◆ **Goals**:
1) Repeat the passage about the U.K. halting training of Myanmar's military between "The refugees are" and "in the crackdown.", inclusive.
2) Answer these questions from the passage about the U.K. halting training of Myanmar's military:
(a) How much did the U.K. spend last year on its training program for the Myanmar military?
(b) According to the UN, how many Rohingya have crossed into Bangladesh since Aug. 25?
(c) According to Bangladesh, about how many Rohingya have been killed in the crackdown?
3) Extend the passage about the U.K. halting training of Myanmar's military, picking up after its final sentence.
--- BEGIN Source passage ---
Noting that "too many vulnerable people" had to flee for their lives, May said: "[Myanmar's de facto leader] Aung San Suu Kyi and the Burmese government need to make it very clear that the military action should stop.”
 
"The British government is announcing today that we are going to stop all defense engagement and training of the Burmese military by the Ministry of Defense until this issue is resolved," she added.
 
Last year, the U.K. spent around £305,000 (some $412,000) as part of a training program provided to the Myanmar military on democracy, leadership and English language. The program offered by the Ministry of Defense does not include combat training.
 
Since Aug. 25, more than 420,000 Rohingya have crossed from Myanmar's western state of Rakhine into Bangladesh, according to the UN.
 
The refugees are fleeing a fresh security operation in which security forces and Buddhist mobs have killed men, women and children, looted homes and torched Rohingya villages. According to Bangladesh, around 3,000 Rohingya have been killed in the crackdown.
--- END Source passage ---
--- BEGIN Record extracts ---
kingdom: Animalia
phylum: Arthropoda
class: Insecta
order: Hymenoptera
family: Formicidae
--- END Record extracts ---
--- BEGIN Record extracts ---
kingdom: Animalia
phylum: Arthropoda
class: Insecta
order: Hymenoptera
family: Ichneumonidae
--- END Record extracts ---
◆ **Expected answers**:
1)
The refugees are fleeing a fresh security operation in which security forces and Buddhist mobs have killed men, women and children, looted homes and torched Rohingya villages. According to Bangladesh, around 3,000 Rohingya have been killed in the crackdown.

2)
(a) Around £305,000 (some $412,000).
(b) More than 420,000.
(c) Around 3,000.

3)
 
The Rohingya, described by the UN as the world's most persecuted people, have faced heightened fears of attack since dozens were killed in communal violence in 2012.
 
Last October, following attacks on border posts in Rakhine's Maungdaw district, security forces launched a five-month crackdown in which, according to Rohingya groups, around 400 people were killed.
 
The UN documented mass gang rapes, killings -- including of infants and young children -- brutal beatings, and disappearances committed by security personnel. In a report, UN investigators said such violations may have constituted crimes against humanity.